--- start Selected excerpt ---

Thermogravimetric analysis

A thermal analysis was performed by using a simultaneous thermogravimetric analysis (TGA) (Pekin-Elmer of China, Beijing, China), and differential thermal analysis (DTA) was performed on a simultaneous thermal analyzer (SDT-60, Shimadzu, Nakamura-ku, Koyoto, Japan). The apparatus was continually flushed with a nitrogen flow of 25 mL/min. The sample was weighed between 8 mg and 12 mg and heated from room temperature to 640 °C at a rate of 10 °C/min.

SEM observations

The changes in corn bran morphology before and after pretreatment were observed by scanning electron microscopy (SEM). For magnification, each sample was viewed at an accelerating voltage of 30 kV.

XRD analysis

Diffractograms were recorded in reflection mode in the angular range of 5° to 40° (2θ) by steps of 0.02° (2θ). The measurements were obtained with a diffractometer (Bruker, model D8 advance). The Cu Kα radiation generated at 40 kV and 40 mA was monochromatized using a 20 μm Ni filter.

--- end Selected excerpt ---
--- start Recorded data ---

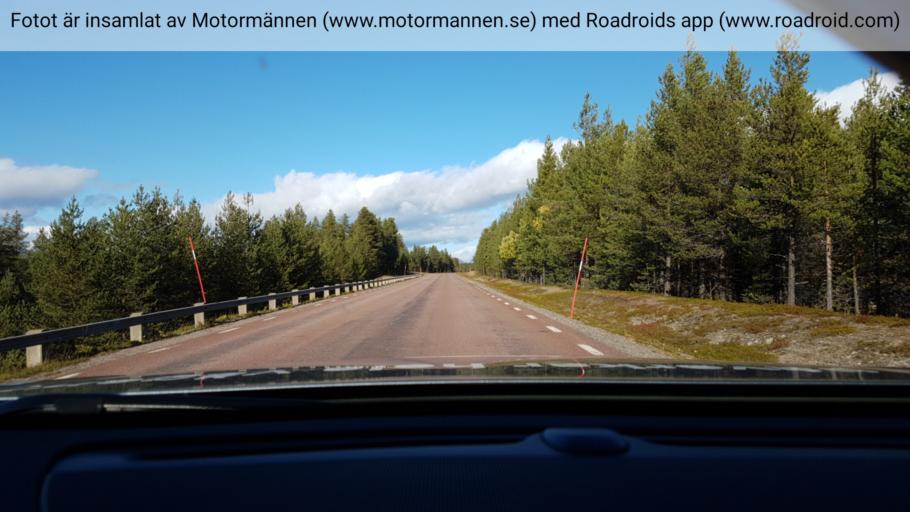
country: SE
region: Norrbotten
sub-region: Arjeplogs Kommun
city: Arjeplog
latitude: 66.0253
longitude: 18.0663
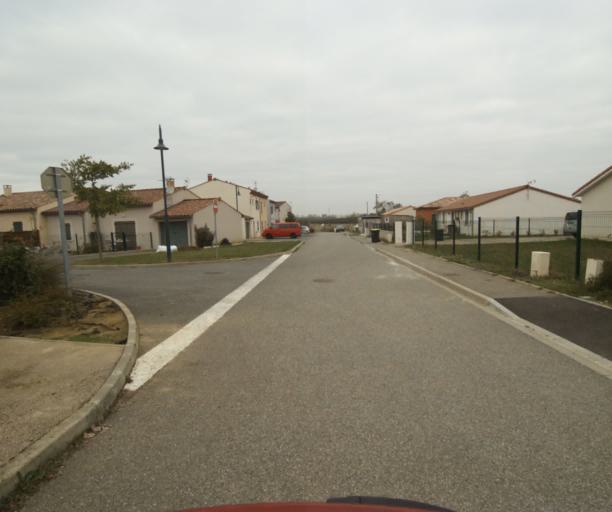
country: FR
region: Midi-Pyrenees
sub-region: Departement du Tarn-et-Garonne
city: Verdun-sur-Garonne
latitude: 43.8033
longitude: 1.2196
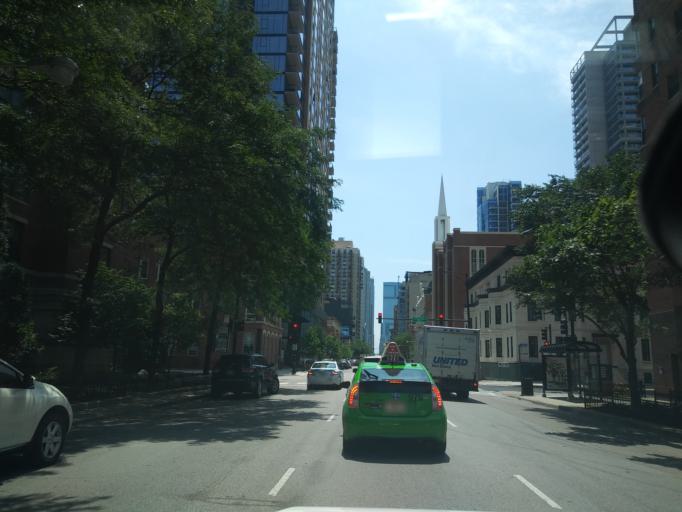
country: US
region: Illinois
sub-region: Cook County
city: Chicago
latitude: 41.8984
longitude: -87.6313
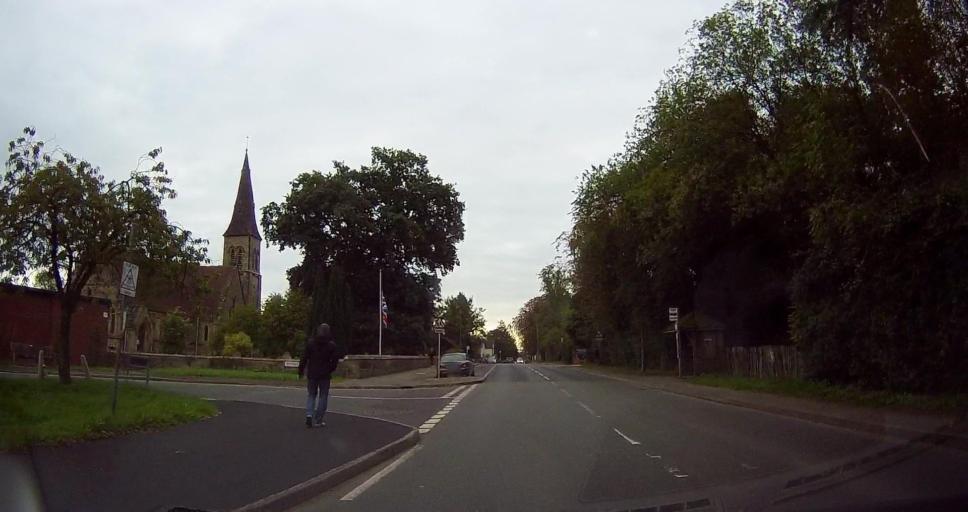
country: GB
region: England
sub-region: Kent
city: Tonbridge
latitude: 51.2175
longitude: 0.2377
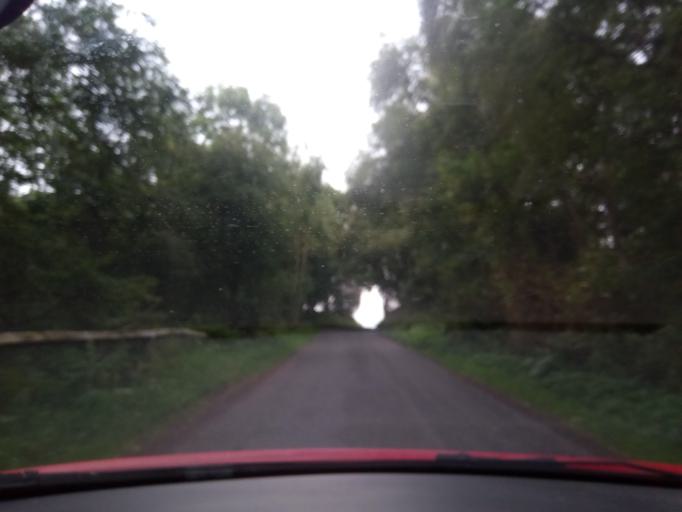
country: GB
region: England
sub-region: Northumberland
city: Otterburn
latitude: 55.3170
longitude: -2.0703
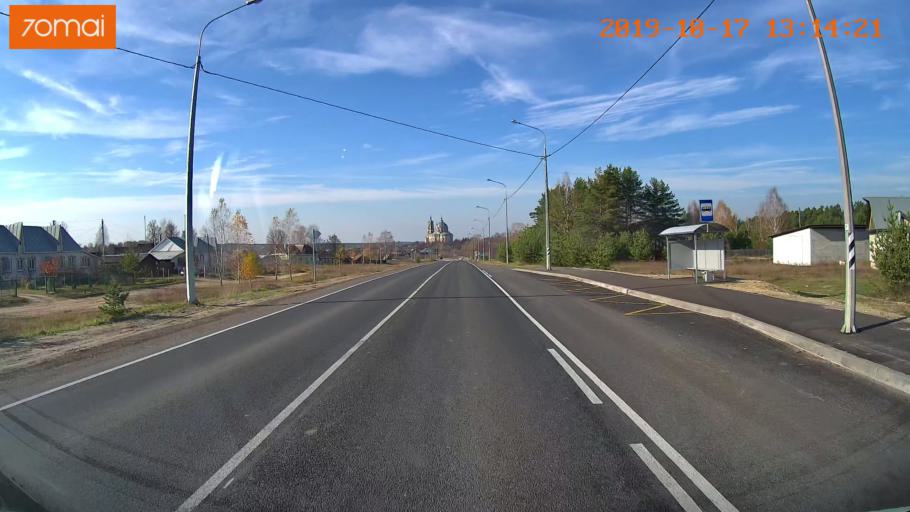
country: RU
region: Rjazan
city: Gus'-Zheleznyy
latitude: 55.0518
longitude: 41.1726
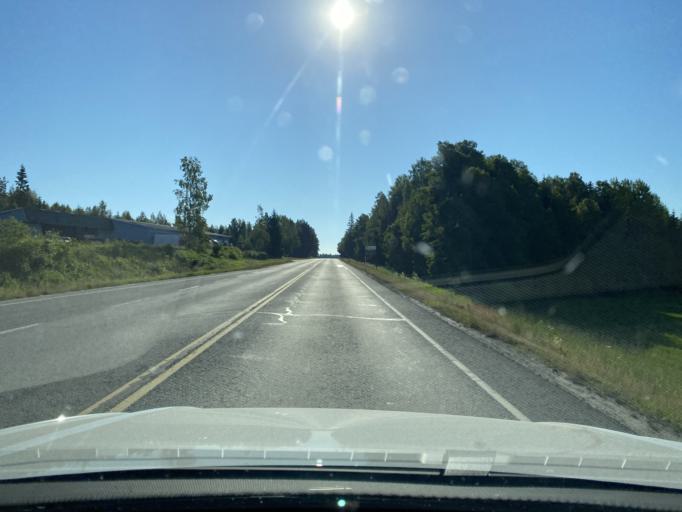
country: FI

--- end Recorded data ---

▸ Problems to solve
1 > List the three section headings in the characterization-methods excerpt, above the entries.
2 > Quote the stretch of the characterization-methods excerpt from "SEM observations" through "μm Ni filter.".
3 > Extend the characterization-methods excerpt, starting after its final sentence.

▸ Task results
1 >
Thermogravimetric analysis
SEM observations
XRD analysis

2 >
SEM observations

The changes in corn bran morphology before and after pretreatment were observed by scanning electron microscopy (SEM). For magnification, each sample was viewed at an accelerating voltage of 30 kV.

XRD analysis

Diffractograms were recorded in reflection mode in the angular range of 5° to 40° (2θ) by steps of 0.02° (2θ). The measurements were obtained with a diffractometer (Bruker, model D8 advance). The Cu Kα radiation generated at 40 kV and 40 mA was monochromatized using a 20 μm Ni filter.

3 >
FT-IR analysis

The FT-IR analysis of samples (P_A and corn bran before and after pretreatment) was operated on a Nicolet iN10 FT-IR spectrophotometer (Adhoc International Technologies Co., Ltd, Beijing, China).

Sugar analysis

The sugar analysis in the samples (P_A, P_B, and SR) was determined by high-performance anion-exchange chromatography (HPAEC, Agilent, Ratingen,Germany) using a Dionex ICS3000 gradient pump, amperometric detector, AS50 autosampler, and a Carbopac^TM PA-20 column (4 × 250 mm, Dionex). The neutral sugars and uronic acids in the samples were obtained by hydrolysis with 1.0 M H₂SO₄ at 105 °C for 2.5 h. Neutral sugars and uronic acids were separated in 5 mM NaOH isocratic eluent (carbonate free and purged with nitrogen) for 20 min, followed by a 0-75 mM NaAc gradient in 5 mM NaOH for 15 min. Then the columns were washed with 200 mM NaOH to remove carbonate for 10 min, and followed a 5 min elution with 5 mM NaOH to re-equilibrate the column before the next injection. The total analysis time was 50 min, and the flow rate was 0.4 mL/min. Calibration was performed with standard solutions of L-arabinose, D-glucose, D-xylose, D-glucose, D-mannose, D-galactose, glucuronic acid, and galacturonic acids.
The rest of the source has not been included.